(WXYZ) — Ice coverage on the Great Lakes has been low after a relatively mild winter, but with the arctic air that has moved into Michigan over the last few days, it has more than doubled on all of the Great Lakes.
On Feb. 2, total ice coverage on all five of the Great Lakes was at 11.8%, below-average for this time of year.
As of Feb. 10, after several days of arctic air, the total ice coverage for all five Great Lakes is at 24.4%.
The breakdown by date and by lake is below.
Lake Superior – 6.8%
Lake Michigan – 10.9%
Lake Huron – 20.8%
Lake Ontario – 4%
Lake Erie – 14.2%
Total - 11.8%
Lake Superior – 12.2%
Lake Michigan – 17.7%
Lake Huron – 32.3%
Lake Ontario – 8.3%
Lake Erie – 77.1%
Total - 24.4%
Seasonal winter ice coverage on the Great Lakes is expected to be significantly below average for 2020-2021, according to the NOAA's Great Lakes Environmental Research Lab.
As of Jan. 30, the GLERL predicts a maximum ice coverage of 30% on the Great Lakes.

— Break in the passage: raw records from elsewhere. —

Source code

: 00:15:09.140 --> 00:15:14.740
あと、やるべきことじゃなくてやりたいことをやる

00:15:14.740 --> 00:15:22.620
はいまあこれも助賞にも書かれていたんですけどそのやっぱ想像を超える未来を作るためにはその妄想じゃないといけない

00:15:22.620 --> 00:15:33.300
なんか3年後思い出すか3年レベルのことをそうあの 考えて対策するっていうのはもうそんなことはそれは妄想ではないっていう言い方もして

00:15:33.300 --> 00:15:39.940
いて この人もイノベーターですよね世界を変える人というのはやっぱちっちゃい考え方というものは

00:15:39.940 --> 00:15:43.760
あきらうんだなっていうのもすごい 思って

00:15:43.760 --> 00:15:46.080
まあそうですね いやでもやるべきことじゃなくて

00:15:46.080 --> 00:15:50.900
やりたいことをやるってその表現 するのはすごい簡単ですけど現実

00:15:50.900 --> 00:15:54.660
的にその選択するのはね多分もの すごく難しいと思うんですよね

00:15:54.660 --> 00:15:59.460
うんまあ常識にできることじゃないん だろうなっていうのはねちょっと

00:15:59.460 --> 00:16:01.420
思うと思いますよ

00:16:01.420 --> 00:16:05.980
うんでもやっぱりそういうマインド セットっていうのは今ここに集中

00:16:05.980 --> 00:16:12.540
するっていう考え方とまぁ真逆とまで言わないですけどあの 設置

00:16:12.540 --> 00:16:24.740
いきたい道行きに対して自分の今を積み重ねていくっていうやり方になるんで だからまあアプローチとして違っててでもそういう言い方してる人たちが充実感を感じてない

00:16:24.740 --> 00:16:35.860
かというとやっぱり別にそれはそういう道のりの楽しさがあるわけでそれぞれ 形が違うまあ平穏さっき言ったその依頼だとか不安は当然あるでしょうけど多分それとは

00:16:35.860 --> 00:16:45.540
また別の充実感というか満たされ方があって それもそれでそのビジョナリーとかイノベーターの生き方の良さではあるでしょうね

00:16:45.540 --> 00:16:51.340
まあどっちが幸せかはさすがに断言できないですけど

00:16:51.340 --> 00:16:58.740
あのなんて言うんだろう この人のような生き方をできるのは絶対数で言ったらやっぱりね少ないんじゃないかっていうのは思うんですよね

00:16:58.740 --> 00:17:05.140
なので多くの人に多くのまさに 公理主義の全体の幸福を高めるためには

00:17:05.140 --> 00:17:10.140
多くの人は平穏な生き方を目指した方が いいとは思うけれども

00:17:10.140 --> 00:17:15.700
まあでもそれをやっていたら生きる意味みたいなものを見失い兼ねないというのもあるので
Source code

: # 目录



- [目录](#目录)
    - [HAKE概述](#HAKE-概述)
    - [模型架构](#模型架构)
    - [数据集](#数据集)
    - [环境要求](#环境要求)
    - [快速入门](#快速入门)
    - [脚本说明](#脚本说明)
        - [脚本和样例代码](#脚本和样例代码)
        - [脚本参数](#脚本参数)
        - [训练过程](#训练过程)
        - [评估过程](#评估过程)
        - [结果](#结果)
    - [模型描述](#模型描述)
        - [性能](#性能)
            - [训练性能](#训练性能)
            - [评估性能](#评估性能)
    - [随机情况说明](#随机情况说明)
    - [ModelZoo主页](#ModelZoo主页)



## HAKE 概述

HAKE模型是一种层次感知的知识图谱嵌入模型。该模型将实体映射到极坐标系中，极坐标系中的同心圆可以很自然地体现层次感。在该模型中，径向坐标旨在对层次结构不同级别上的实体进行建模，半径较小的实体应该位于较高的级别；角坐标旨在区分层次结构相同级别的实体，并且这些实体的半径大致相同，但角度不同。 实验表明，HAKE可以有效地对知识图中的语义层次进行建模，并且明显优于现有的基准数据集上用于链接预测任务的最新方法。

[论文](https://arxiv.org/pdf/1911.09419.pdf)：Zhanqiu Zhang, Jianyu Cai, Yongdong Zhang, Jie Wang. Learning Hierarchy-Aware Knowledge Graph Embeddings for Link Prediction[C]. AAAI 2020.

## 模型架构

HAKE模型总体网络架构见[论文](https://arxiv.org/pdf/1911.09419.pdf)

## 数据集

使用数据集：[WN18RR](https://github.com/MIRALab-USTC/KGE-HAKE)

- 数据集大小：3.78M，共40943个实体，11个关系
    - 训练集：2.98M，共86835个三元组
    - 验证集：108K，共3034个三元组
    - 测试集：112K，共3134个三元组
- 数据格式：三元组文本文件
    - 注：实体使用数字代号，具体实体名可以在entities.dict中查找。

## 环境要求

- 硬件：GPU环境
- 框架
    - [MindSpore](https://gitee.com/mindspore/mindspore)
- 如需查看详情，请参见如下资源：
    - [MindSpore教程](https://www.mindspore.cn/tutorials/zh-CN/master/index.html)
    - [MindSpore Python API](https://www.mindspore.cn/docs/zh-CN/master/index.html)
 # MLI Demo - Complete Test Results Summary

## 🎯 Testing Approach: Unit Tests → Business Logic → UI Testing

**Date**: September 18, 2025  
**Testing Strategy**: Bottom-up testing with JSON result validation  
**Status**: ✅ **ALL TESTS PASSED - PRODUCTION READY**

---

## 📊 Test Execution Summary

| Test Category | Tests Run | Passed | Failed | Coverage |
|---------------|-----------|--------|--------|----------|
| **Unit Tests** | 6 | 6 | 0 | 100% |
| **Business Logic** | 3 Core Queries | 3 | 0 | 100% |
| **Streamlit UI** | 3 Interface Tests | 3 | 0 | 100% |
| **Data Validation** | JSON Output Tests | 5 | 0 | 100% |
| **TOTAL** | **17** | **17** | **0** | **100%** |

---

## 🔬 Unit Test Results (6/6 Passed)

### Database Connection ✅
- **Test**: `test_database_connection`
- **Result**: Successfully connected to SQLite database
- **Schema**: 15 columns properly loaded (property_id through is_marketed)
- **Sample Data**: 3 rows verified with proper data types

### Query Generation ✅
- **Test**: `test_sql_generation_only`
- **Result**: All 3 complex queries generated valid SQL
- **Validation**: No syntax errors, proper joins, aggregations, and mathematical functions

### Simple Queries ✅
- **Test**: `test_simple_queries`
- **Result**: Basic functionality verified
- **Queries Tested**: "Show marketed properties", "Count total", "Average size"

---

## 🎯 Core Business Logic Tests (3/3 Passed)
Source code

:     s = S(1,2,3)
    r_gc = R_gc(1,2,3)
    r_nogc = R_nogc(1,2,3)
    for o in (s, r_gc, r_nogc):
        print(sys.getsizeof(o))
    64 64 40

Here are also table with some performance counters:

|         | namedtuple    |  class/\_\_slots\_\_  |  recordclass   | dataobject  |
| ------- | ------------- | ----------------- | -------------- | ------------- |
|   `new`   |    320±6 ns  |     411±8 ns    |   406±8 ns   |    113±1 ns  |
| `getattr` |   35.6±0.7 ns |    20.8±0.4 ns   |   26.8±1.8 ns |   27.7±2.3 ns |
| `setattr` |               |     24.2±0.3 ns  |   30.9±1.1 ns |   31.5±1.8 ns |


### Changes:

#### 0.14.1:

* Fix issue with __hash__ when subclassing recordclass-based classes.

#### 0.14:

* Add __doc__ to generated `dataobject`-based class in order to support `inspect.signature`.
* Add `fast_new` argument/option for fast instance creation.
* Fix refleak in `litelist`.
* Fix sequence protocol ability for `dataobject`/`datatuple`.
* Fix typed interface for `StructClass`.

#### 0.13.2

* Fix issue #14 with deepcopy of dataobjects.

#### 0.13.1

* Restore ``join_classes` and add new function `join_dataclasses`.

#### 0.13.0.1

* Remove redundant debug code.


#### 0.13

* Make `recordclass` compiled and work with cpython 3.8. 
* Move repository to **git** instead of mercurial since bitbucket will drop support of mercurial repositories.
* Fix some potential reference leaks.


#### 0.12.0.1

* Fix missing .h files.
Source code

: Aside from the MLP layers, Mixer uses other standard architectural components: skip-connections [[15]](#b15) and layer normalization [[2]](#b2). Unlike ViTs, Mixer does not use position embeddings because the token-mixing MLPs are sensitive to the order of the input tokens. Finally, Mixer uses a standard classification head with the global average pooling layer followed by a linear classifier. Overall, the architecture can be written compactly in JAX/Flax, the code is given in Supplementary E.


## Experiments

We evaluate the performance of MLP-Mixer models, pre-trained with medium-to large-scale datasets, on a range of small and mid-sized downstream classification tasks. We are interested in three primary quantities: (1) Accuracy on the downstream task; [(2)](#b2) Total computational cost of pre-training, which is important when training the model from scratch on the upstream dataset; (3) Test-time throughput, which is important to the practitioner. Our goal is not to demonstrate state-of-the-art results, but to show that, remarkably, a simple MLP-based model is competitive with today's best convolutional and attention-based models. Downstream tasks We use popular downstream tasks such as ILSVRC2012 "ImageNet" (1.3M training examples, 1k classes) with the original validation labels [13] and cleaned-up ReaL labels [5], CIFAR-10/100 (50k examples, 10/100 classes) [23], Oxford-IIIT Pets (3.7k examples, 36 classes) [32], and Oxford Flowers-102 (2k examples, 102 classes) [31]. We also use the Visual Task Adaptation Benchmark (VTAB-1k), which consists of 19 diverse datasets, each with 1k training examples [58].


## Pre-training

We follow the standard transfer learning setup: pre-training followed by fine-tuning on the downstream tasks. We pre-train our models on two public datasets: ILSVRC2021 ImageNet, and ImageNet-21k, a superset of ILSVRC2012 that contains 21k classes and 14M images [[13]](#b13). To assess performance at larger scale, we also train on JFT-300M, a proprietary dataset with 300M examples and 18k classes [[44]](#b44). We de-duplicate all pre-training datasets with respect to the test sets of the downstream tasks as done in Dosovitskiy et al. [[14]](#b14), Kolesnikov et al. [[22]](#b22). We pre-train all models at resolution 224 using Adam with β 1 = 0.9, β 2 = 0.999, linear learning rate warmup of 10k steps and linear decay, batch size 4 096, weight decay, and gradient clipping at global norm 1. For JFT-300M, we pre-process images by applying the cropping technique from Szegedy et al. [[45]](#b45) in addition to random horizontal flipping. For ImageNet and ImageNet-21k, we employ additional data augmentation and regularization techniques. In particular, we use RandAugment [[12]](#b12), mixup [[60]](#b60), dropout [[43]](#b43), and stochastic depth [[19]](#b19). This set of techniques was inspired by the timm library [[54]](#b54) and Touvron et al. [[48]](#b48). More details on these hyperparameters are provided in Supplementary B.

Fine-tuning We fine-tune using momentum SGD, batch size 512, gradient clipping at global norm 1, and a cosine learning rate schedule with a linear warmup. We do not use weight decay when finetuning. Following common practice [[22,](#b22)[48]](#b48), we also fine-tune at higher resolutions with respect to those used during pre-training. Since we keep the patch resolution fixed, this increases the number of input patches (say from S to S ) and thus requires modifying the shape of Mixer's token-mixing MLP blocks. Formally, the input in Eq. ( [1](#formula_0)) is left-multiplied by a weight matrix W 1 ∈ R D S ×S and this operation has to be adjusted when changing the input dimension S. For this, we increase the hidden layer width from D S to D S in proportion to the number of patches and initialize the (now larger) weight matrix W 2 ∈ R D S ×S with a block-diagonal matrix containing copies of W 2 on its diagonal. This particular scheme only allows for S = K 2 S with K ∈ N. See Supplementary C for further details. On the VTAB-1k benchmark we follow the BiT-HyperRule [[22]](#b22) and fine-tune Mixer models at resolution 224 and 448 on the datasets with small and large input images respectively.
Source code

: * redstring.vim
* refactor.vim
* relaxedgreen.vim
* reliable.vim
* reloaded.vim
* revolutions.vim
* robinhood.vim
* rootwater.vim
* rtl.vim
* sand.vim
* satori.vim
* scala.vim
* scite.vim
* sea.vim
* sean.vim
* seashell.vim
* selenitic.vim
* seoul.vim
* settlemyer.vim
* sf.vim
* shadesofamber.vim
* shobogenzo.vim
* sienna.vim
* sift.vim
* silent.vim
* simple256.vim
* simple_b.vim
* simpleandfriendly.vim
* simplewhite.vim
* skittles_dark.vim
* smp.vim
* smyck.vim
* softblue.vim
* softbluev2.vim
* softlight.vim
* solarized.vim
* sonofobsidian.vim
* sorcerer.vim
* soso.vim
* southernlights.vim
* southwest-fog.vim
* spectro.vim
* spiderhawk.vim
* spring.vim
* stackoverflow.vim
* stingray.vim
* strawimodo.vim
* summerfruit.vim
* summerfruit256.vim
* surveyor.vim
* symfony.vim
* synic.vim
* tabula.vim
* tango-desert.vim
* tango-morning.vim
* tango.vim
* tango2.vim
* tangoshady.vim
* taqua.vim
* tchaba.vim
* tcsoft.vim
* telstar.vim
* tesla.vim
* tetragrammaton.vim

The average maximum ice coverage is 53.3%, according to the NOAA.
Those predictions can change, according to the NOAA. Each forecast iteration will take into account the latest surface-air temperature data, which drives ice formation. It has not yet been updated after the arctic air moved into the Great Lakes region.
"A lot can still happen as there are many weeks of winter left. Historically, much of the major freezing happens in February," the NOAA wrote.